Cleaning large-diameter sewer pipelines is a difficult operation. Collection systems that include large-diameter sewers (greater than 36 inches in diameter) require a different cleaning process than standard small-diameter sewers. Increased pipe flow, larger debris deposits, greater pipe lengths and deeper manhole depths that require higher jetting power all contribute to the challenges of cleaning large-diameter sewers.
Contractors, municipalities, and utility companies cleaning large-diameter pipes can all realize great benefits using a combination sewer cleaner equipped with a water recycling system. These customers are facing many of the same challenges: reducing the impact on the environment, conserving resources, advancing productivity of the line-cleaning process, and cleaning more sewer line with the resources they have. A water recycling system provides a substantial step in the right direction.
The AquaStar’s vacuum cleaning and jetting capabilities is purpose-built for sewer cleaning large diameter pipelines.

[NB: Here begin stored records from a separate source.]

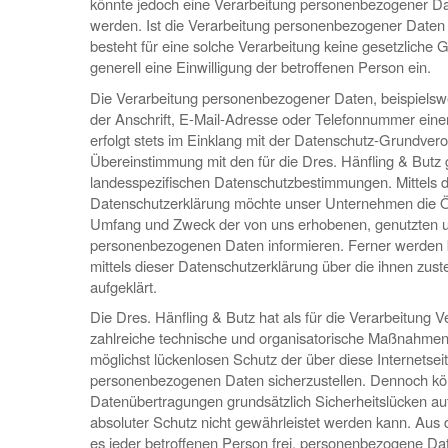
könnte jedoch eine Verarbeitung personenbezogener Dat
werden. Ist die Verarbeitung personenbezogener Daten 
besteht für eine solche Verarbeitung keine gesetzliche 
generell eine Einwilligung der betroffenen Person ein.
Die Verarbeitung personenbezogener Daten, beispiels
der Anschrift, E-Mail-Adresse oder Telefonnummer eine
erfolgt stets im Einklang mit der Datenschutz-Grundver
Übereinstimmung mit den für die Dres. Hänfling & Butz
landesspezifischen Datenschutzbestimmungen. Mittels d
Datenschutzerklärung möchte unser Unternehmen die Öff
Umfang und Zweck der von uns erhobenen, genutzten u
personenbezogenen Daten informieren. Ferner werden 
mittels dieser Datenschutzerklärung über die ihnen zu
aufgeklärt.
Die Dres. Hänfling & Butz hat als für die Verarbeitung V
zahlreiche technische und organisatorische Maßnahme
möglichst lückenlosen Schutz der über diese Internetsei
personenbezogenen Daten sicherzustellen. Dennoch kön
Datenübertragungen grundsätzlich Sicherheitslücken au
absoluter Schutz nicht gewährleistet werden kann. Aus
es jeder betroffenen Person frei, personenbezogene Da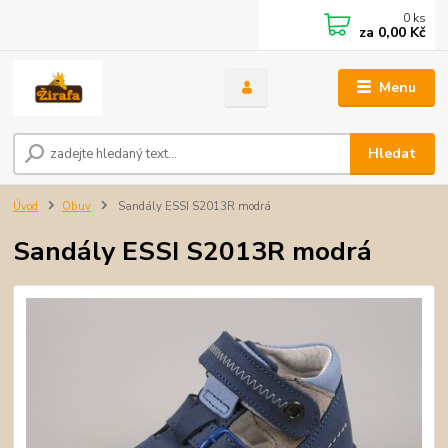
0
ks
za
0,00 Kč
Menu
Hledat
Úvod
Obuv
Sandály ESSI S2013R modrá
Sandály ESSI S2013R modrá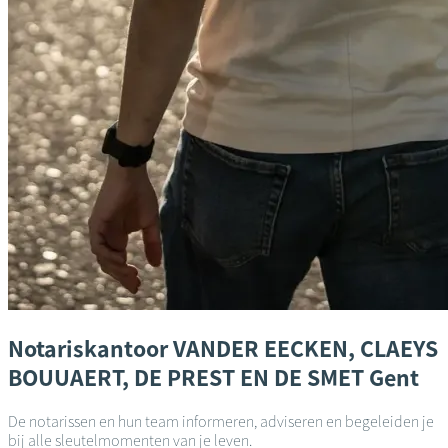
Notariskantoor
VANDER EECKEN, CLAEYS
BOUUAERT, DE PREST EN DE SMET
Gent
De notarissen en hun team informeren, adviseren en begeleiden je
bij alle sleutelmomenten van je leven.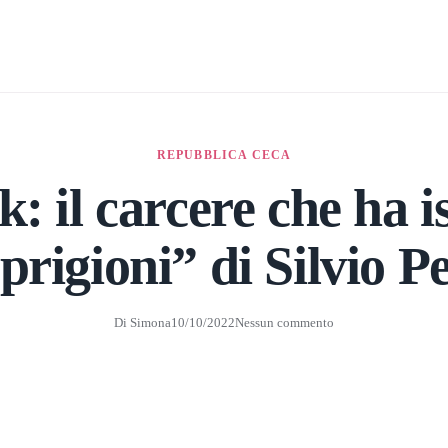
REPUBBLICA CECA
k: il carcere che ha i
prigioni” di Silvio Pe
Di
Simona
10/10/2022
Nessun commento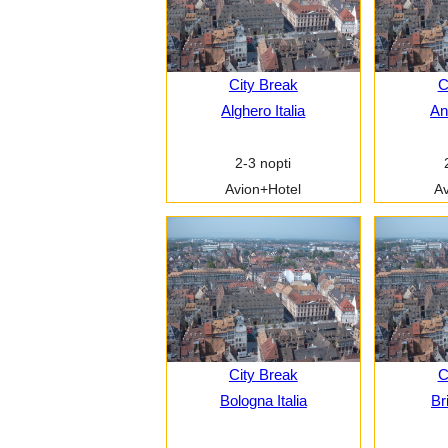
City Break
C
Alghero Italia
An
2-3 nopti
Avion+Hotel
Av
City Break
C
Bologna Italia
Bri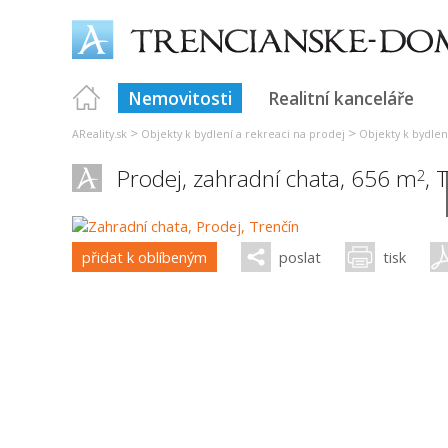
Nemovitosti
Realitní kanceláře
>
>
AReality.sk
Objekty k bydlení a rekreaci na prodej
Objekty k bydlen
Prodej, zahradní chata, 656 m
,
T
2
přidat k oblíbeným
poslat
tisk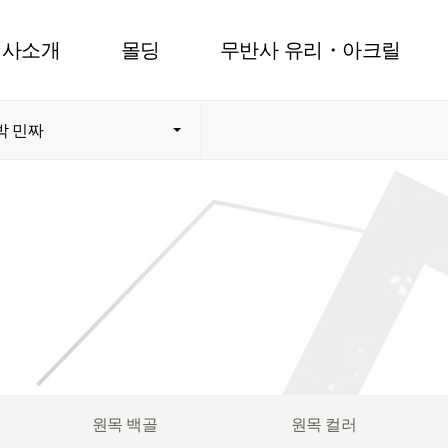
회사소개
몰딩
무반사 유리・아크릴
박 민짜
원목 백골
원목 컬러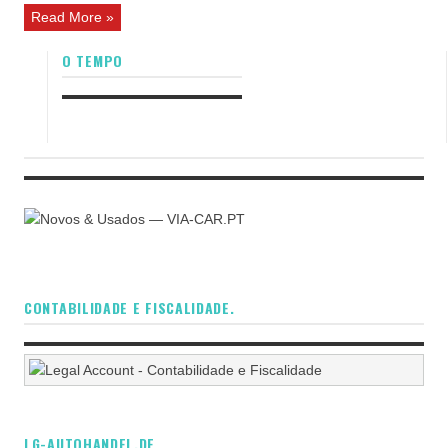
Read More »
O TEMPO
CONTABILIDADE E FISCALIDADE.
LG-AUTOHANDEL.DE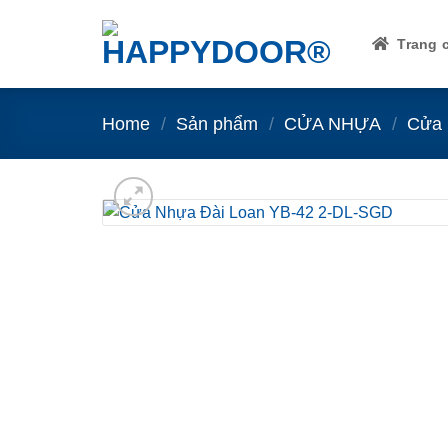
Skip
to
Trang 
content
Home
/
Sản phẩm
/
CỬA NHỰA
/
Cửa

The AquStar Water Recycler cleans sewers and pipelines using high-pressure water while simultaneously vacuuming backflushed debris and water to its onboard debris body. The Rotomax water recycling system allows water pulled from the sewer to be filtered in the debris body and cycled back into the jetting process.

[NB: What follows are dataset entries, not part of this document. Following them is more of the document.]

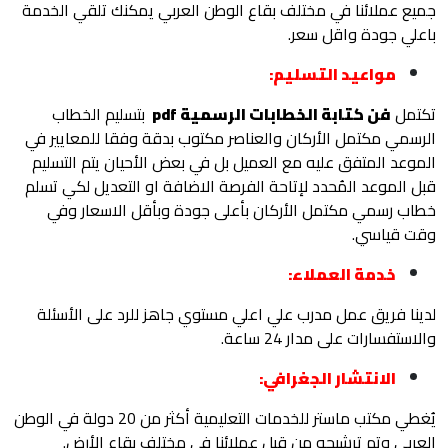
جميع عملائنا في مختلف بقاع الوطن العربي يمكنك تلقي الخدمة
باعلي جودة واقل سعر.
مواعيد التسليم:
تكتمل
فن كتابة الخطابات الرسمية pdf
بتسليم الخطاب
الرسمي مكتمل الأركان والعناصر مكتوب بدقة وفقا للمعايير في
الموعد المتفق عليه مع العميل بل في بعض الأحيان يتم التسليم
قبل الموعد المُحدد لإتاحة الفرصة الاضافة او التعديل لكي تسلم
خطاب رسمي مكتمل الأركان بأعلى جودة وبأقل الاسعار وفي
وقت قياسي.
خدمة العملاء:
لدينا فريق عمل مدرب علي اعلي مستوي جاهز للرد على الأسئلة
والاستفسارات على مدار 24 ساعة.
الانتشار الجغرافي:
يُغطي مكتب ماستر للخدمات التعليمية أكثر من 20 دولة في الوطن
العربي وتم ترشيحه من قبل عملائنا في مختلف بقاع الأرض.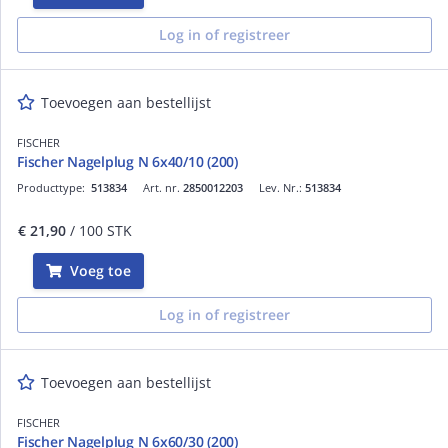
Log in of registreer
Toevoegen aan bestellijst
FISCHER
Fischer Nagelplug N 6x40/10 (200)
Producttype:
513834
Art. nr.
2850012203
Lev. Nr.:
513834
€ 21,90
/ 100 STK
Voeg toe
Log in of registreer
Toevoegen aan bestellijst
FISCHER
Fischer Nagelplug N 6x60/30 (200)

Water recycling allows an operator to continuously work uninterrupted without having to leave the jobsite to offload the debris tank. Liquids can be offloaded via positive pressure in the debris body resulting in a lighter load being hauled to the dumpsite. This reduces fuel consumption operator time that can add up when frequent trips off the jobsite are required.

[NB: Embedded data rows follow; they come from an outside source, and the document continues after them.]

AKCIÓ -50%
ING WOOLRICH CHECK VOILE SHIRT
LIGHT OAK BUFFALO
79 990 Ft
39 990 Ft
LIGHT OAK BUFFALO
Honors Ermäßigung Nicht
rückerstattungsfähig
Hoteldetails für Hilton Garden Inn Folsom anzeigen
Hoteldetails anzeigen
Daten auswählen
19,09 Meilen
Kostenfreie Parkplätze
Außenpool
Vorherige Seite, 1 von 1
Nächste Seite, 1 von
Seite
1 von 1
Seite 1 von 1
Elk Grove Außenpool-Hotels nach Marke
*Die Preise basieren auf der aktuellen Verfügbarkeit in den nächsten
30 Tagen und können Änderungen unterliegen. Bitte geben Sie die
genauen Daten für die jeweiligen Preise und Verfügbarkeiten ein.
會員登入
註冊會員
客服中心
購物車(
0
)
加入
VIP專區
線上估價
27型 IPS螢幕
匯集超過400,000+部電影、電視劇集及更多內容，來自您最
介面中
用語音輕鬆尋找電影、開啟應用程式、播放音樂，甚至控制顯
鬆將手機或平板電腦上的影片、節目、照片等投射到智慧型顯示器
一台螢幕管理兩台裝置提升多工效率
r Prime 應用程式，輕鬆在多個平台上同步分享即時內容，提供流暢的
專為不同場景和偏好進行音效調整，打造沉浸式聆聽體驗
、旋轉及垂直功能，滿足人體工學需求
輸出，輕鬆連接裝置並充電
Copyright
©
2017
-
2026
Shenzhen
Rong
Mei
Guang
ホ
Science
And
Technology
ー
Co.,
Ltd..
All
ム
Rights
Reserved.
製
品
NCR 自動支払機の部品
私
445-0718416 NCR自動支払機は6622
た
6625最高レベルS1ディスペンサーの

KAISER PREMIER also offers a line of Proteus and Hathorn pipeline inspection cameras that perfectly pair with the AquaStar during large pipeline cleaning and inspection applications. Pipeline inspection cameras can be used to simply inspect pipe integrity or observe blockages in a pipe. An AquaStar can start cleaning operations at one manhole while working towards the next. An inspection camera is usually placed in the distant manhole and travels back towards the AquaStar while monitoring the clearing of blockages like grease, roots, and municipal waste.